=== Material provided ===
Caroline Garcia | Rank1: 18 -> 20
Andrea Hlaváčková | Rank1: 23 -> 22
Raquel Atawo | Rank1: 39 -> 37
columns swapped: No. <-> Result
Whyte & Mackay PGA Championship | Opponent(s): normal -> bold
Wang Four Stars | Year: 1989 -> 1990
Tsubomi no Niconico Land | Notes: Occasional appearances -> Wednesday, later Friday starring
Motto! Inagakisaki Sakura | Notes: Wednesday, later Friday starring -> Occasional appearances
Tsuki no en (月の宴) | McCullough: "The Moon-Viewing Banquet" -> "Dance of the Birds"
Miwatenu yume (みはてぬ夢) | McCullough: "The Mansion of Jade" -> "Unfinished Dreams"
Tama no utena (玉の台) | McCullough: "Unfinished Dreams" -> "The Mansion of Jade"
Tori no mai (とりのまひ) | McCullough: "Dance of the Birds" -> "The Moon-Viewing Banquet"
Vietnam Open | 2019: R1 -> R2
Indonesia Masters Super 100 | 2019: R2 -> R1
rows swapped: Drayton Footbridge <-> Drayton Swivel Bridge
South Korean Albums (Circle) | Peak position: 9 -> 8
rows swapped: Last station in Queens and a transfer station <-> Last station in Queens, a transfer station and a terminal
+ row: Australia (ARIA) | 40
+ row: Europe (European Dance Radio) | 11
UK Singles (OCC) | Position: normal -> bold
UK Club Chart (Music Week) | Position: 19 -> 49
===
Work to be completed:
Can you repeat every line above word for word, from the first to the last?

Result for this task:
Caroline Garcia | Rank1: 18 -> 20
Andrea Hlaváčková | Rank1: 23 -> 22
Raquel Atawo | Rank1: 39 -> 37
columns swapped: No. <-> Result
Whyte & Mackay PGA Championship | Opponent(s): normal -> bold
Wang Four Stars | Year: 1989 -> 1990
Tsubomi no Niconico Land | Notes: Occasional appearances -> Wednesday, later Friday starring
Motto! Inagakisaki Sakura | Notes: Wednesday, later Friday starring -> Occasional appearances
Tsuki no en (月の宴) | McCullough: "The Moon-Viewing Banquet" -> "Dance of the Birds"
Miwatenu yume (みはてぬ夢) | McCullough: "The Mansion of Jade" -> "Unfinished Dreams"
Tama no utena (玉の台) | McCullough: "Unfinished Dreams" -> "The Mansion of Jade"
Tori no mai (とりのまひ) | McCullough: "Dance of the Birds" -> "The Moon-Viewing Banquet"
Vietnam Open | 2019: R1 -> R2
Indonesia Masters Super 100 | 2019: R2 -> R1
rows swapped: Drayton Footbridge <-> Drayton Swivel Bridge
South Korean Albums (Circle) | Peak position: 9 -> 8
rows swapped: Last station in Queens and a transfer station <-> Last station in Queens, a transfer station and a terminal
+ row: Australia (ARIA) | 40
+ row: Europe (European Dance Radio) | 11
UK Singles (OCC) | Position: normal -> bold
UK Club Chart (Music Week) | Position: 19 -> 49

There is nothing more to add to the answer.